## WHAT THIS TASK INVOLVES
Extract the text from each of the records below, line by line and in order, keeping every word, number and symbol unchanged.
=== GIVEN RECORDS ===
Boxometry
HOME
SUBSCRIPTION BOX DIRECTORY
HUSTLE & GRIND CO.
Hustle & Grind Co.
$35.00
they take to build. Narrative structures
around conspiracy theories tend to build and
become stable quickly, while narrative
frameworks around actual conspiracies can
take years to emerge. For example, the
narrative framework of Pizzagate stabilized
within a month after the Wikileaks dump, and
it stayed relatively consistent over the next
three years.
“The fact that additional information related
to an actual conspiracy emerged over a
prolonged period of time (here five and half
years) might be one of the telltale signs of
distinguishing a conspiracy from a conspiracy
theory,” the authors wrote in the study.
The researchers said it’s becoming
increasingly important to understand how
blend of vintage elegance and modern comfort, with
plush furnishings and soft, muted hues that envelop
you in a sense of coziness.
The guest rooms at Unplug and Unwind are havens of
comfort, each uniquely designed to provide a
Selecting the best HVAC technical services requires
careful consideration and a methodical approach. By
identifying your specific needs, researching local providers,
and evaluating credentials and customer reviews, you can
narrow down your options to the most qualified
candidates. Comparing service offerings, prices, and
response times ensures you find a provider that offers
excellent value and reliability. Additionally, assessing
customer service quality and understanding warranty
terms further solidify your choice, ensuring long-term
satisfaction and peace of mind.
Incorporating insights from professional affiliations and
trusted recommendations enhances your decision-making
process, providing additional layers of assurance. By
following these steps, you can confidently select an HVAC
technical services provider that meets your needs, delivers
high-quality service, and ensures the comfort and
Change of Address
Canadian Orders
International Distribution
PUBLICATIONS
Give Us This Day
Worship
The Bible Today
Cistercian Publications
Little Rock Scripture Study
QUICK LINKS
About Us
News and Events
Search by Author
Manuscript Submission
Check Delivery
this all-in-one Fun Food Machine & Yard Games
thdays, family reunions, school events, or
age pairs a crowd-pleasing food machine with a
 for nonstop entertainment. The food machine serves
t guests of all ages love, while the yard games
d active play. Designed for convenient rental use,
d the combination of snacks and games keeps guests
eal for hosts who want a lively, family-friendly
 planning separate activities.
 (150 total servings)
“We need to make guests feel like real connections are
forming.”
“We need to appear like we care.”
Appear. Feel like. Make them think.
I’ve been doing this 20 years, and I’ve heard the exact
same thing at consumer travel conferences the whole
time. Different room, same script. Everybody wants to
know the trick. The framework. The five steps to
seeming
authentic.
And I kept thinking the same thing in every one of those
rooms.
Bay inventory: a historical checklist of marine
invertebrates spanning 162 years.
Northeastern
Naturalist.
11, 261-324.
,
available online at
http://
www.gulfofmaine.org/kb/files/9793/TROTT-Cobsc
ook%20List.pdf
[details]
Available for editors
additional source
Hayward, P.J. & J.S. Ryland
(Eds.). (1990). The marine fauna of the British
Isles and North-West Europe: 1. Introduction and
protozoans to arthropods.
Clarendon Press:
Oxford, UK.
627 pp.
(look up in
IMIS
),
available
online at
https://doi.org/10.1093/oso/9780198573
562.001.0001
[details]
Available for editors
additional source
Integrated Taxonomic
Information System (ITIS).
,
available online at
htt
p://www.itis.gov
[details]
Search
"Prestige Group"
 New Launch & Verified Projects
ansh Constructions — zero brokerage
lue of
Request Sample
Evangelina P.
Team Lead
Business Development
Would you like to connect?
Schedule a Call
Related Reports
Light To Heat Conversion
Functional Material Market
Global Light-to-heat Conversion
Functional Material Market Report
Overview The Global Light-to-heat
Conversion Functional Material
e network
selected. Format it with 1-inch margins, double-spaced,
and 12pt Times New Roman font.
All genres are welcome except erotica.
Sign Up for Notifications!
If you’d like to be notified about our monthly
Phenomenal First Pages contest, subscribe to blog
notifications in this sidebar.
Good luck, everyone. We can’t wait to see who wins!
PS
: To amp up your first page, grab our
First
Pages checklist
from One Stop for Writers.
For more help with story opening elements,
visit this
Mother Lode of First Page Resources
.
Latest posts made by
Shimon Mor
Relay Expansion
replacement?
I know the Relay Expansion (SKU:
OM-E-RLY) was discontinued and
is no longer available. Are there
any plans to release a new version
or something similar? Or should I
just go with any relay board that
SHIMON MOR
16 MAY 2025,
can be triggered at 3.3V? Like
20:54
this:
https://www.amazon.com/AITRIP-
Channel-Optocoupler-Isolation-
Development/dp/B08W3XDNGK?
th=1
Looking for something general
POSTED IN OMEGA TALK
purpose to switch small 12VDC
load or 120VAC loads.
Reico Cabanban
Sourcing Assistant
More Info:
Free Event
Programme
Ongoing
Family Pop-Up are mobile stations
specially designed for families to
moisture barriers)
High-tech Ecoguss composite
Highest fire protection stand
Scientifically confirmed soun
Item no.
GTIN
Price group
===
## ANSWER FOR THIS EXERCISE
Boxometry
HOME
SUBSCRIPTION BOX DIRECTORY
HUSTLE & GRIND CO.
Hustle & Grind Co.
$35.00
they take to build. Narrative structures
around conspiracy theories tend to build and
become stable quickly, while narrative
frameworks around actual conspiracies can
take years to emerge. For example, the
narrative framework of Pizzagate stabilized
within a month after the Wikileaks dump, and
it stayed relatively consistent over the next
three years.
“The fact that additional information related
to an actual conspiracy emerged over a
prolonged period of time (here five and half
years) might be one of the telltale signs of
distinguishing a conspiracy from a conspiracy
theory,” the authors wrote in the study.
The researchers said it’s becoming
increasingly important to understand how
blend of vintage elegance and modern comfort, with
plush furnishings and soft, muted hues that envelop
you in a sense of coziness.
The guest rooms at Unplug and Unwind are havens of
comfort, each uniquely designed to provide a
Selecting the best HVAC technical services requires
careful consideration and a methodical approach. By
identifying your specific needs, researching local providers,
and evaluating credentials and customer reviews, you can
narrow down your options to the most qualified
candidates. Comparing service offerings, prices, and
response times ensures you find a provider that offers
excellent value and reliability. Additionally, assessing
customer service quality and understanding warranty
terms further solidify your choice, ensuring long-term
satisfaction and peace of mind.
Incorporating insights from professional affiliations and
trusted recommendations enhances your decision-making
process, providing additional layers of assurance. By
following these steps, you can confidently select an HVAC
technical services provider that meets your needs, delivers
high-quality service, and ensures the comfort and
Change of Address
Canadian Orders
International Distribution
PUBLICATIONS
Give Us This Day
Worship
The Bible Today
Cistercian Publications
Little Rock Scripture Study
QUICK LINKS
About Us
News and Events
Search by Author
Manuscript Submission
Check Delivery
this all-in-one Fun Food Machine & Yard Games
thdays, family reunions, school events, or
age pairs a crowd-pleasing food machine with a
 for nonstop entertainment. The food machine serves
t guests of all ages love, while the yard games
d active play. Designed for convenient rental use,
d the combination of snacks and games keeps guests
eal for hosts who want a lively, family-friendly
 planning separate activities.
 (150 total servings)
“We need to make guests feel like real connections are
forming.”
“We need to appear like we care.”
Appear. Feel like. Make them think.
I’ve been doing this 20 years, and I’ve heard the exact
same thing at consumer travel conferences the whole
time. Different room, same script. Everybody wants to
know the trick. The framework. The five steps to
seeming
authentic.
And I kept thinking the same thing in every one of those
rooms.
Bay inventory: a historical checklist of marine
invertebrates spanning 162 years.
Northeastern
Naturalist.
11, 261-324.
,
available online at
http://
www.gulfofmaine.org/kb/files/9793/TROTT-Cobsc
ook%20List.pdf
[details]
Available for editors
additional source
Hayward, P.J. & J.S. Ryland
(Eds.). (1990). The marine fauna of the British
Isles and North-West Europe: 1. Introduction and
protozoans to arthropods.
Clarendon Press:
Oxford, UK.
627 pp.
(look up in
IMIS
),
available
online at
https://doi.org/10.1093/oso/9780198573
562.001.0001
[details]
Available for editors
additional source
Integrated Taxonomic
Information System (ITIS).
,
available online at
htt
p://www.itis.gov
[details]
Search
"Prestige Group"
 New Launch & Verified Projects
ansh Constructions — zero brokerage
lue of
Request Sample
Evangelina P.
Team Lead
Business Development
Would you like to connect?
Schedule a Call
Related Reports
Light To Heat Conversion
Functional Material Market
Global Light-to-heat Conversion
Functional Material Market Report
Overview The Global Light-to-heat
Conversion Functional Material
e network
selected. Format it with 1-inch margins, double-spaced,
and 12pt Times New Roman font.
All genres are welcome except erotica.
Sign Up for Notifications!
If you’d like to be notified about our monthly
Phenomenal First Pages contest, subscribe to blog
notifications in this sidebar.
Good luck, everyone. We can’t wait to see who wins!
PS
: To amp up your first page, grab our
First
Pages checklist
from One Stop for Writers.
For more help with story opening elements,
visit this
Mother Lode of First Page Resources
.
Latest posts made by
Shimon Mor
Relay Expansion
replacement?
I know the Relay Expansion (SKU:
OM-E-RLY) was discontinued and
is no longer available. Are there
any plans to release a new version
or something similar? Or should I
just go with any relay board that
SHIMON MOR
16 MAY 2025,
can be triggered at 3.3V? Like
20:54
this:
https://www.amazon.com/AITRIP-
Channel-Optocoupler-Isolation-
Development/dp/B08W3XDNGK?
th=1
Looking for something general
POSTED IN OMEGA TALK
purpose to switch small 12VDC
load or 120VAC loads.
Reico Cabanban
Sourcing Assistant
More Info:
Free Event
Programme
Ongoing
Family Pop-Up are mobile stations
specially designed for families to
moisture barriers)
High-tech Ecoguss composite
Highest fire protection stand
Scientifically confirmed soun
Item no.
GTIN
Price group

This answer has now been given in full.